Among the myriad of promises California Forever has tied to its proposal, the company said it would bring 15,000 new jobs with higher-than-average pay. A recent study conducted by Michael Genest, the former California Director of Finance, found a “significant economic gap between Solano County and its neighbors in the Bay Area,” with a 30% gap in average household income between Solano County residents and other Bay Area residents, based on 2022 numbers.

“In cities like Fairfield and [others], there’s not a lot of good-paying jobs and not a lot of affordable housing either,” said Niyah Proctor, a Fairfield resident. “The state of California is really expensive, so I feel like we should add more places for people to be able to afford.”

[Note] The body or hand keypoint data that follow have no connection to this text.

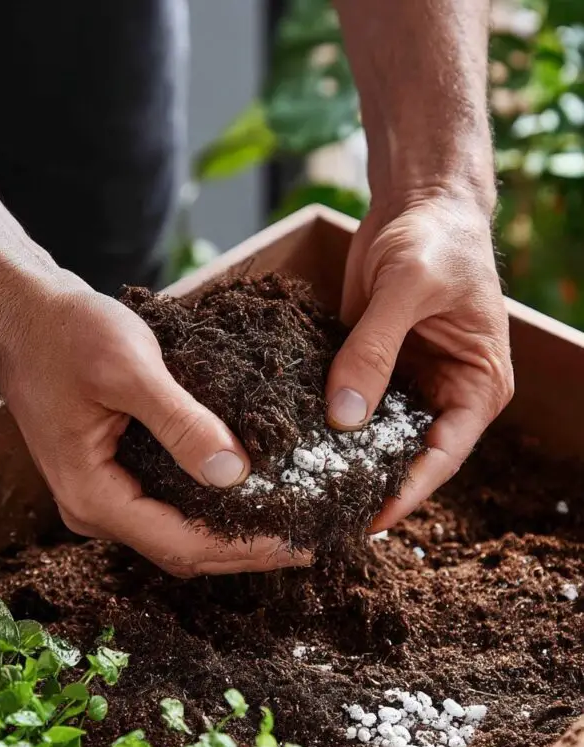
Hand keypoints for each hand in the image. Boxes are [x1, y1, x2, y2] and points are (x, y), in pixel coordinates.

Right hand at [0, 271, 309, 576]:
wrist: (20, 311)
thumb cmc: (65, 332)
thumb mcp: (130, 369)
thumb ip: (180, 423)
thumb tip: (234, 473)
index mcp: (93, 496)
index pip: (183, 544)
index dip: (246, 549)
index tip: (300, 543)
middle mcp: (94, 509)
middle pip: (183, 551)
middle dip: (246, 551)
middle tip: (308, 542)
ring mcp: (100, 496)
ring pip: (176, 535)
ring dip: (231, 534)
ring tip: (288, 525)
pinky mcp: (111, 476)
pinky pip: (167, 509)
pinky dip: (210, 510)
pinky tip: (248, 496)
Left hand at [326, 191, 513, 529]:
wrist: (418, 201)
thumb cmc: (434, 238)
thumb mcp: (407, 288)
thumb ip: (374, 350)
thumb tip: (344, 416)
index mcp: (478, 386)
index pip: (444, 454)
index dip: (408, 491)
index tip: (369, 519)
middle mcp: (445, 395)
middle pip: (409, 456)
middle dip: (371, 484)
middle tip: (324, 515)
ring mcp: (407, 386)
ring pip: (376, 438)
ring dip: (344, 460)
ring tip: (303, 492)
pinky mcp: (372, 371)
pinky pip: (350, 408)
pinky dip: (326, 426)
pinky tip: (293, 448)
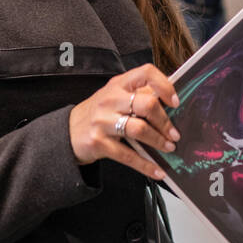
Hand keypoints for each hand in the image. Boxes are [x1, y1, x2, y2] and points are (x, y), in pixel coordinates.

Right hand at [69, 63, 180, 179]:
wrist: (68, 132)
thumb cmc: (99, 113)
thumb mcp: (115, 97)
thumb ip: (139, 95)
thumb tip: (170, 102)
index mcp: (118, 84)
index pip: (146, 73)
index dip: (164, 86)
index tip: (175, 102)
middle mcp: (110, 99)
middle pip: (146, 105)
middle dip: (165, 122)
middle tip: (174, 134)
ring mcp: (103, 121)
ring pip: (139, 129)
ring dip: (159, 141)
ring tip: (168, 147)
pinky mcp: (99, 142)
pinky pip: (128, 155)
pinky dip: (146, 165)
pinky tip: (157, 170)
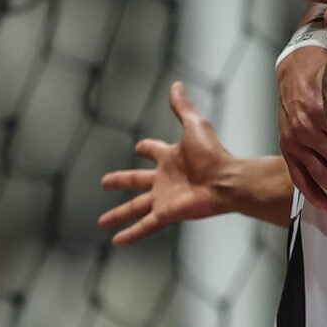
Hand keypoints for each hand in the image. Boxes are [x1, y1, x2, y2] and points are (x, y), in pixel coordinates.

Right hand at [99, 81, 229, 245]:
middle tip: (104, 182)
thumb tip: (176, 84)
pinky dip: (130, 234)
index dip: (146, 148)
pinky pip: (144, 225)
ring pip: (135, 207)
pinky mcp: (166, 213)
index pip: (154, 151)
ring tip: (101, 222)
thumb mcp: (195, 125)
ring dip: (118, 214)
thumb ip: (182, 107)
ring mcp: (164, 198)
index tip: (139, 147)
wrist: (226, 180)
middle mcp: (165, 179)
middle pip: (136, 180)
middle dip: (121, 180)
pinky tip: (116, 242)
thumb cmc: (214, 154)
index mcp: (171, 158)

To woo more voters like Carrie and Proctor and get its initiative approved, California Forever promised to spend big bucks on its campaign. Just how much won’t be publicly available until the company files its campaign finance statements.

Bob Stern, who served on the first council of the Fair Political Practices Commission, said deep pockets don’t necessarily guarantee a “Yes” vote.

“Just because you spend a lot of money doesn’t mean you’re going to win an election,” he said. “It does mean you’re going to get on the ballot.”